June 2001

From University of Chicago Medical Center

Plant/pathogen evolutionary dynamic defies simple arms race model

Grow a disease-resistant plant and it seems that in no time a flourishing garden wilts as the disease finds a way around the plant's defense. The battle between plants and disease-causing pathogens has been compared to an arms race--with each new defense calling forth a new offensive weapon, and neither gaining the upper hand for long. Like the Red Queen in Alice in Wonderland, the plant and the attacking pathogen seem to run very fast to stay in the same place.

To begin to construct a new understanding of the co-evolutionary dynamic of plant/pathogen interaction, a team of University of Chicago researchers review what is known about R-genes, recognition genes, in an article in the June 22, 2001, issue of the journal Science.

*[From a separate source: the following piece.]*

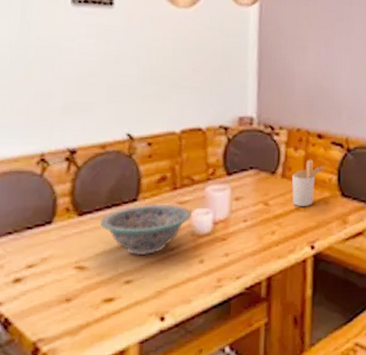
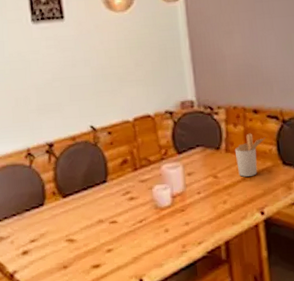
decorative bowl: present [100,203,191,256] -> none [80,183,152,229]

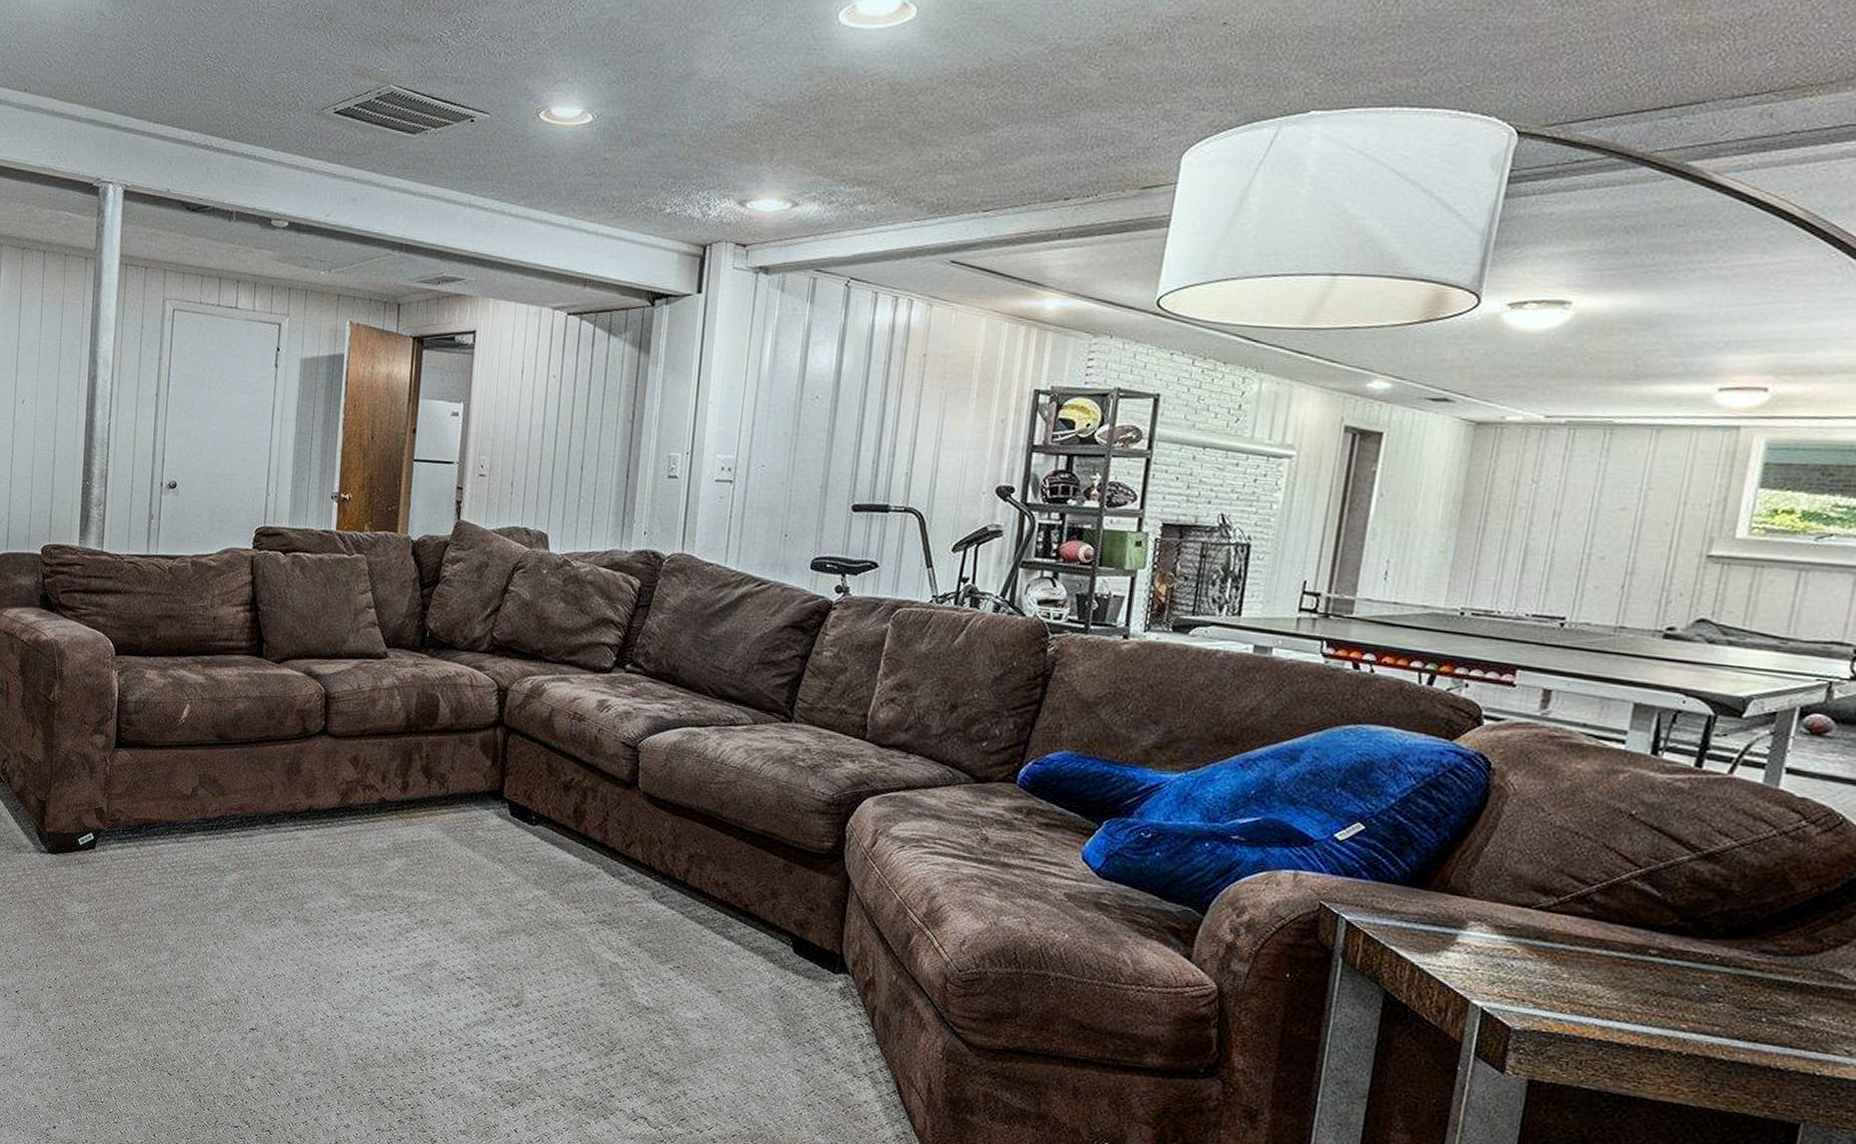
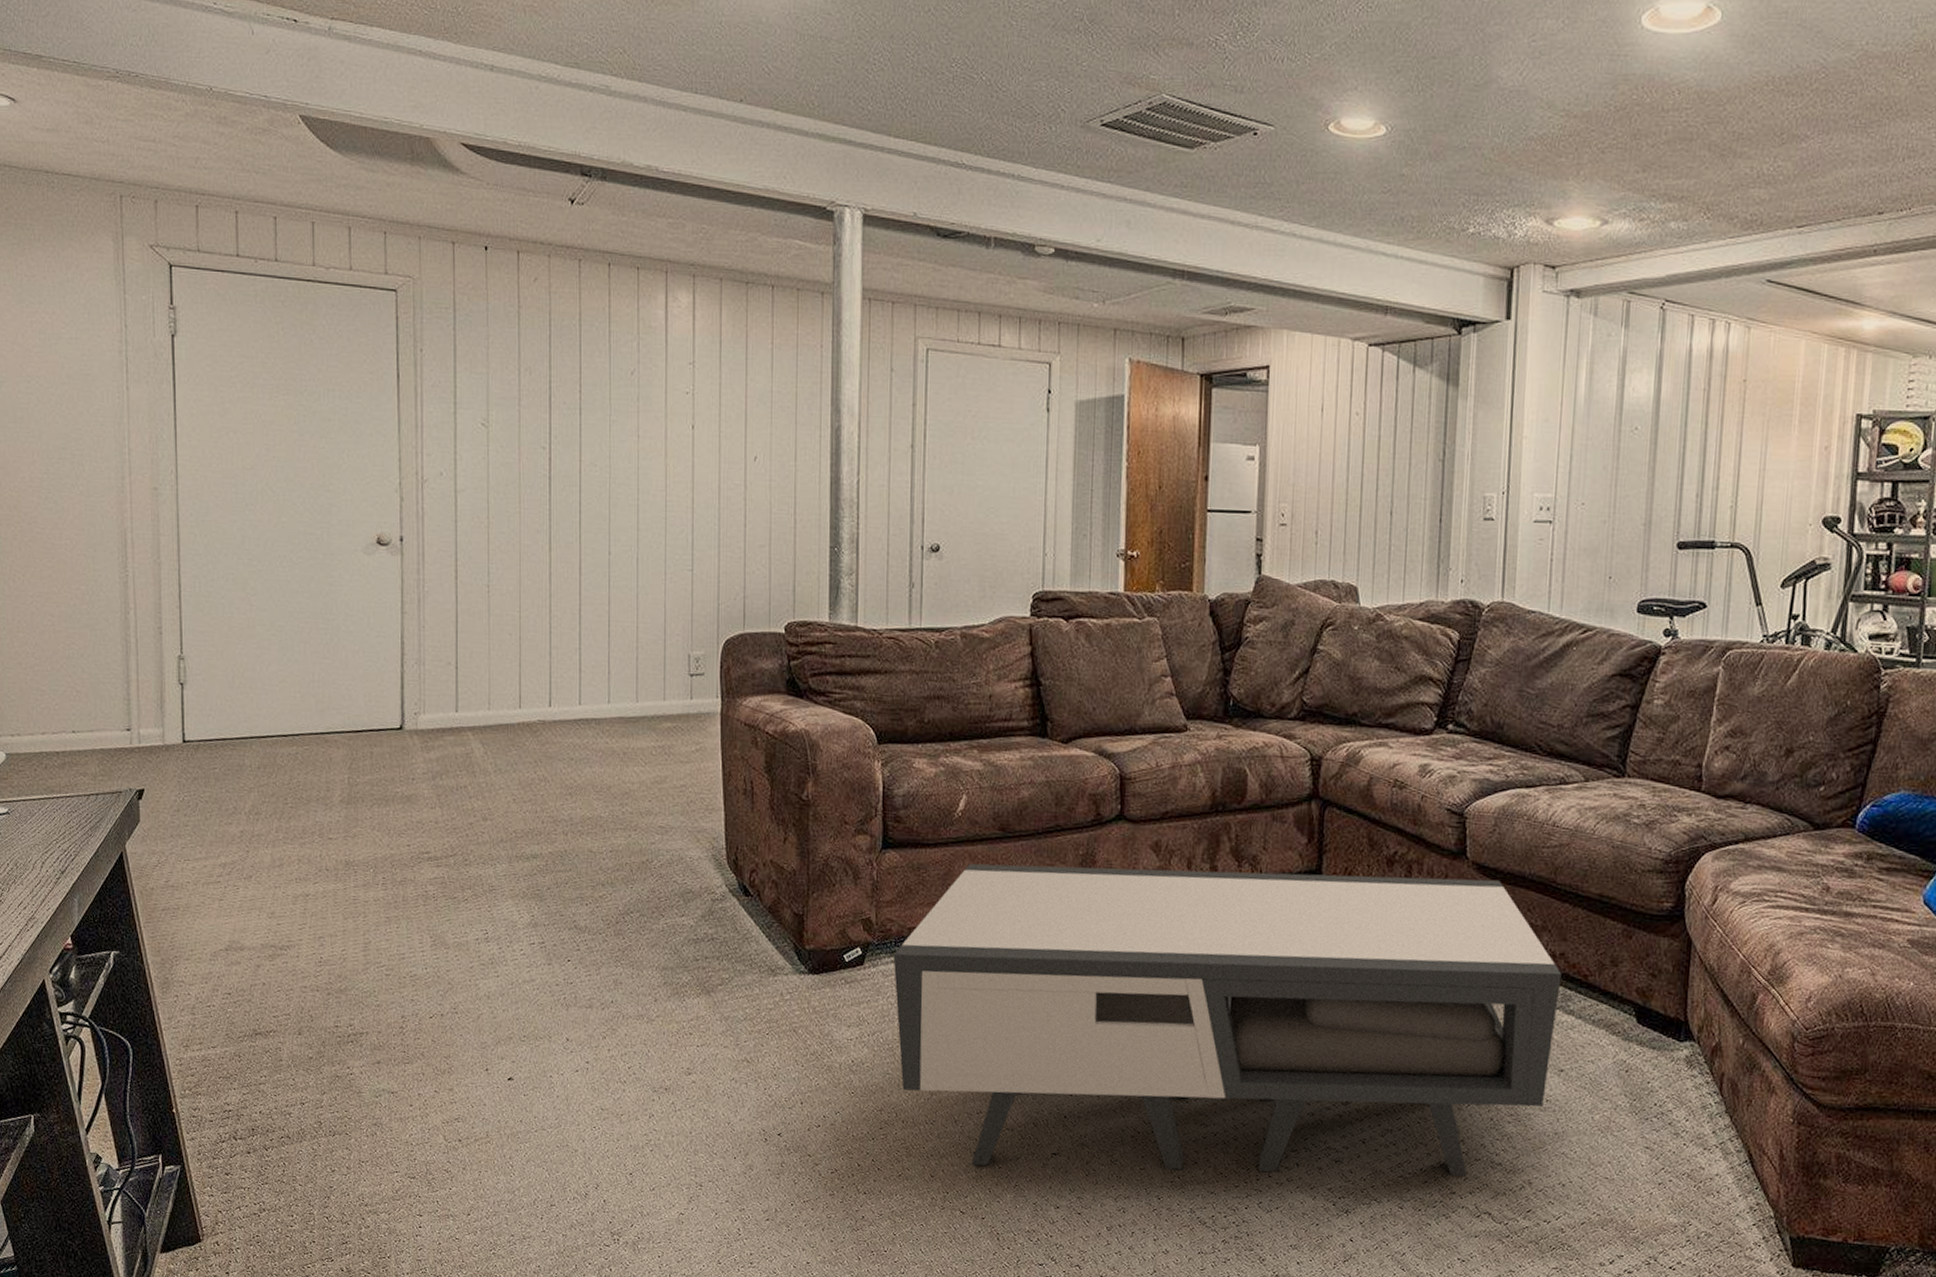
coffee table: none [120,765,724,1082] -> present [893,863,1562,1177]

Like the immune system in animals, plants depend on special molecules in each cell recognizing foreign invaders to alert the organism to mount its defense. In plants, these defensive molecules, produced by R-genes, are highly varied and are able to recognize a wide array of invading pathogens based on determinants called Avr factors. The highly specific nature of this interaction suggested that R-genes and Avr-genes would undergo an arms race. In this model, novel R-genes, able to recognize new Avr factors, spread to high frequency in the population, followed by pathogen mutations which create Avr factors again able to evade detection.

"When we went looking for the molecular evidence for an arms race, we found that the evolutionary dynamics are actually much more complex," said Joy Bergleson, Ph.D., associate professor of ecology and evolution at the University of Chicago. "In particular, we see that resistant and susceptible alleles (alternative forms of the R-genes) often both persist for very long periods of time."

The presence of ancient and distinct R-gene alleles is inconsistent with a simple arms race model. "We also find examples of loci, clusters of genes, that retain many different alleles, some of which are known to be functionally distinct, another pattern that is inconsistent with the simple notion of an arms race," said Bergelson.

While the presence of functionally distinct alleles that have been retained for long periods of time suggests that a simple arms race model is inadequate, there is some evidence in favor of the model. Studies of the highly variable region of R-genes involved in Avr recognition support the arms race model through evidence of adaptive evolution, suggesting that selection is driving the evolution of the variable region (LLR) of R-genes, particularly in clusters of these genes. This adaptive evolution in the LLR is consistent with an evolutionary arms race with pathogens forcing selection to continually alter their recognition specificity.

"Any new model for the evolutionary dynamics of R-genes has to account for the profound role adaptive evolution plays in R-gene selection and the maintenance of polymorphic alleles over time," said Bergelson. "We need more work to better understand short-term disease dynamics and construct new evolutionary models."

Additional authors of the paper are Martin Kreitman, Ph.D.; Eli A. Stahl, Ph.D. and Dacheng Tian, Ph.D., Department of Ecology and Evolution of the University of Chicago.

This research was supported by grants from the National Institutes of Health, a Packard Fellowship and a Sloan/Department of Energy Fellowship.